[Saved data entries]
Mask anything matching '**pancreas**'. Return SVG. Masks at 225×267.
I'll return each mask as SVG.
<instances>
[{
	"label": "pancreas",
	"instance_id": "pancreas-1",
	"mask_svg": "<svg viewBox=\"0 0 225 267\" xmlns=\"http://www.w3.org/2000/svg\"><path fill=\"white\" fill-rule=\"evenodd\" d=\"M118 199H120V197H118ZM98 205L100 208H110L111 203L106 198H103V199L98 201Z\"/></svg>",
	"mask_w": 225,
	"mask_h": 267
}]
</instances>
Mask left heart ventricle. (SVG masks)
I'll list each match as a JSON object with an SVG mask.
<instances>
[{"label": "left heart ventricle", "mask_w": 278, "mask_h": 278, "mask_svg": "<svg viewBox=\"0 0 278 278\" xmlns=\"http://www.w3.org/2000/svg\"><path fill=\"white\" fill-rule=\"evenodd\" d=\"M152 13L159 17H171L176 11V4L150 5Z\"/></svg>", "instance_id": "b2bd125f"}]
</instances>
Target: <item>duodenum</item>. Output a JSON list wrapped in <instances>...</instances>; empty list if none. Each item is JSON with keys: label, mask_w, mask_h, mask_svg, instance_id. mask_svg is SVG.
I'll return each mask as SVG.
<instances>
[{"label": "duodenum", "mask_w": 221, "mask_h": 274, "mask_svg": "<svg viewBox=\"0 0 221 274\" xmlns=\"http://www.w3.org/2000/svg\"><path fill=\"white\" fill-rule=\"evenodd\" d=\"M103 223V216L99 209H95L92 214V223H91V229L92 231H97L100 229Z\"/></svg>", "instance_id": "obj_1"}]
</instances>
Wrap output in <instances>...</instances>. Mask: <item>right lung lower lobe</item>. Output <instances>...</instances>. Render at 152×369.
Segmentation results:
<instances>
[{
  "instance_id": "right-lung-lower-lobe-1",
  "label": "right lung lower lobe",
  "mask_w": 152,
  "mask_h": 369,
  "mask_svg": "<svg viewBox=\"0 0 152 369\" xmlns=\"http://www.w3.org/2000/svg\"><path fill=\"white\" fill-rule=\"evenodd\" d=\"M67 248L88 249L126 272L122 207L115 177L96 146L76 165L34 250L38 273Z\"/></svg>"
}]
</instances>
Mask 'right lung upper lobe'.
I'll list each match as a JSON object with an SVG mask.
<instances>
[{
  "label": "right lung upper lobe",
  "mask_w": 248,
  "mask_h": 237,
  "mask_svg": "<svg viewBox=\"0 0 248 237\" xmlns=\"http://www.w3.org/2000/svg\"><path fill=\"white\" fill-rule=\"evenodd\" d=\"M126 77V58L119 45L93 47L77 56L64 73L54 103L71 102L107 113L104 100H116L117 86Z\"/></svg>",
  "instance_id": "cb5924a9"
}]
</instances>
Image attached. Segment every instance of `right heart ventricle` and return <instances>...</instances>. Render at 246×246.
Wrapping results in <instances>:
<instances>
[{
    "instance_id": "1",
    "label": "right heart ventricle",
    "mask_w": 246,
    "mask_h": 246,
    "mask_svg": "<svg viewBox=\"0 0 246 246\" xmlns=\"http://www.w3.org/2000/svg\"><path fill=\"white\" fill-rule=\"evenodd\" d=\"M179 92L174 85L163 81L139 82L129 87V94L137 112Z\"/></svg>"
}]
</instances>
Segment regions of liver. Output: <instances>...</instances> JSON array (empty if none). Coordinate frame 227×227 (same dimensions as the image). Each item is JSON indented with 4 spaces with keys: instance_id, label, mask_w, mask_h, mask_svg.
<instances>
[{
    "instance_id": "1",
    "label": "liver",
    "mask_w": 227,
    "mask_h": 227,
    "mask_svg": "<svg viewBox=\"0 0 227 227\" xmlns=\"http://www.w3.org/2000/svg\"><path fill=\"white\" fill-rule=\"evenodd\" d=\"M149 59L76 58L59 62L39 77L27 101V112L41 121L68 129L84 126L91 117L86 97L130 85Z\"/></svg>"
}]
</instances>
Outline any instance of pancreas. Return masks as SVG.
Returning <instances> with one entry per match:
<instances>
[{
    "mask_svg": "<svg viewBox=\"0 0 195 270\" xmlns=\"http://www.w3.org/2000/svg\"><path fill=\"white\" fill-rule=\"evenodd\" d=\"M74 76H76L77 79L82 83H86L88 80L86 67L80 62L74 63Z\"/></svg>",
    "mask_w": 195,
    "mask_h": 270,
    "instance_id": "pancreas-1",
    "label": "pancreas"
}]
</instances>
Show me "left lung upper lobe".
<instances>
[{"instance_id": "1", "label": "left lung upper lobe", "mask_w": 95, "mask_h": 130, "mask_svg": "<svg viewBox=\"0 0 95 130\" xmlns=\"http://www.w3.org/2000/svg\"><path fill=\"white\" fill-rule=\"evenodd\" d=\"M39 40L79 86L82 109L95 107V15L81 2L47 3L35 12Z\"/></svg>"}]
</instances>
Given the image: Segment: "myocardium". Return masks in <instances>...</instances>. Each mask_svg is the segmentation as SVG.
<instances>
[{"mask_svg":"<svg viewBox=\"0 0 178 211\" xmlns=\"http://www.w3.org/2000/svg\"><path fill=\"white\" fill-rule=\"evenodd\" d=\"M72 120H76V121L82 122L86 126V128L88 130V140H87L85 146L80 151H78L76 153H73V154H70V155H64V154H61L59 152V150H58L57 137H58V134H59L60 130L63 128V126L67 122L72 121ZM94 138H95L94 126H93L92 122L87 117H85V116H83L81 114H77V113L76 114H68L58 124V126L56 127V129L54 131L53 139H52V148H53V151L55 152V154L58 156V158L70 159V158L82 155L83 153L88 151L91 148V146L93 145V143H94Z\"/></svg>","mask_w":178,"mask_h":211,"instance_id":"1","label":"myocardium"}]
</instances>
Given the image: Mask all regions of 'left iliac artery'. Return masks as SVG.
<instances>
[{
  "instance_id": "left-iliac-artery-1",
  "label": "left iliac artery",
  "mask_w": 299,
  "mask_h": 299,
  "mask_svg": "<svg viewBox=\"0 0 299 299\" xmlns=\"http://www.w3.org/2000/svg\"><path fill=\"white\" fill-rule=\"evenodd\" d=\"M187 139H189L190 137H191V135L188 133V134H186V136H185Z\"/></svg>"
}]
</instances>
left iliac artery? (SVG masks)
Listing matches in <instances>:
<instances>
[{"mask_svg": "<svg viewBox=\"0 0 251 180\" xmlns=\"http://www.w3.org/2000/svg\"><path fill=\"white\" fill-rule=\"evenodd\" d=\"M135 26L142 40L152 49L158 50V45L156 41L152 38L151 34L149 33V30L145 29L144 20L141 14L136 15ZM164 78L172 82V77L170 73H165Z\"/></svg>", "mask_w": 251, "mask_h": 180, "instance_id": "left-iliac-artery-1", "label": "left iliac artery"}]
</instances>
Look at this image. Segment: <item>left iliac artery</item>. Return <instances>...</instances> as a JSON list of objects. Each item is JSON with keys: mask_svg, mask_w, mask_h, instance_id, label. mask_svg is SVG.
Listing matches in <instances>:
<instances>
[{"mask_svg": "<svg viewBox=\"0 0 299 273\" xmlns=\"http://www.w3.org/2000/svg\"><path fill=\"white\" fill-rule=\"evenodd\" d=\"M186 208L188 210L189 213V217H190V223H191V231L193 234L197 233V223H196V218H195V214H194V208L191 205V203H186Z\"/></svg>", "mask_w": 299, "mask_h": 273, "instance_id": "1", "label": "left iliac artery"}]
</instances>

--

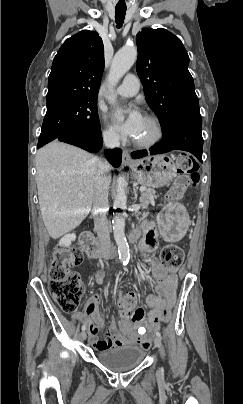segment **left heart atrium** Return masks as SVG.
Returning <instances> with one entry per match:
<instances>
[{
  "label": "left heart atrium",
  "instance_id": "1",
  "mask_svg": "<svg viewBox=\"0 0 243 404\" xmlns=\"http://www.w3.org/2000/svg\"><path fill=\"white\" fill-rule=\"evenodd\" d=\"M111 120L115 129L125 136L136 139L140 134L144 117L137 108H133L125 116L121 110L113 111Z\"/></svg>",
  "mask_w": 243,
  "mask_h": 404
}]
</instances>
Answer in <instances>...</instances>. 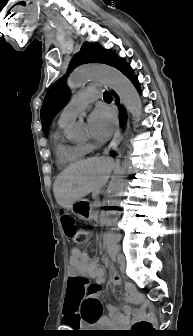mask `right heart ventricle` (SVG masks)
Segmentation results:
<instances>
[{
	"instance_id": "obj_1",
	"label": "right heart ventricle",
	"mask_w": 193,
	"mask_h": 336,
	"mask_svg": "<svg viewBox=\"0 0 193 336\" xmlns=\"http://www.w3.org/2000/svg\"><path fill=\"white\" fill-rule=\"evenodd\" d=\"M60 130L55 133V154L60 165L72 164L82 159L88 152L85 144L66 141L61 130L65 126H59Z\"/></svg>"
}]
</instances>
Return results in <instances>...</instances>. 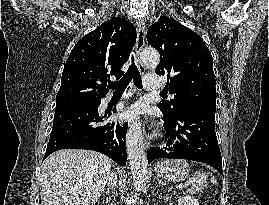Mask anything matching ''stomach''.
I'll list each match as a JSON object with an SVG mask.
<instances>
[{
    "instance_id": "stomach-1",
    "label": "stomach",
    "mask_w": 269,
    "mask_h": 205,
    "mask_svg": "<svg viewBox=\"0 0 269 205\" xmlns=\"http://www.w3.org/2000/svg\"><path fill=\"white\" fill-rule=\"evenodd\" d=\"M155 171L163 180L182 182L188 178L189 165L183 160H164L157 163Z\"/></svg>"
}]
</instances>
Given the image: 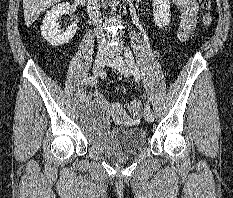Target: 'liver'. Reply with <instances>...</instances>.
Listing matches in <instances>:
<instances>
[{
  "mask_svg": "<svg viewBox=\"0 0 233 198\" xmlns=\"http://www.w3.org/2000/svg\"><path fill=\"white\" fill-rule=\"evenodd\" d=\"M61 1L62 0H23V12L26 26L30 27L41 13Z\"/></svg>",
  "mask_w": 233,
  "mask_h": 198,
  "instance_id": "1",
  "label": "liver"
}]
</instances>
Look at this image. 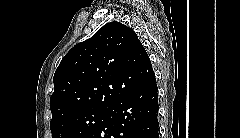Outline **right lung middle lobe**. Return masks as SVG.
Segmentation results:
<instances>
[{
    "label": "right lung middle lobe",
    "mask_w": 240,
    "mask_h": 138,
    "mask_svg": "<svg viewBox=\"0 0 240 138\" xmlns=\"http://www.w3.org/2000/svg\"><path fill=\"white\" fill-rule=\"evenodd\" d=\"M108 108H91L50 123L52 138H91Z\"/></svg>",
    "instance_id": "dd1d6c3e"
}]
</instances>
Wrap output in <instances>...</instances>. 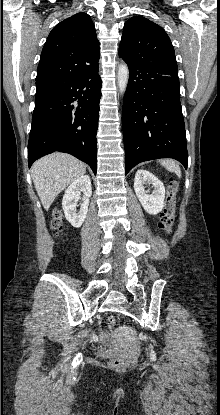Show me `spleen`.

**What needs to be done**: Count the lines in the data above that contain the string "Render", matching case exactly. Reply with the number only.

**Final result**: 2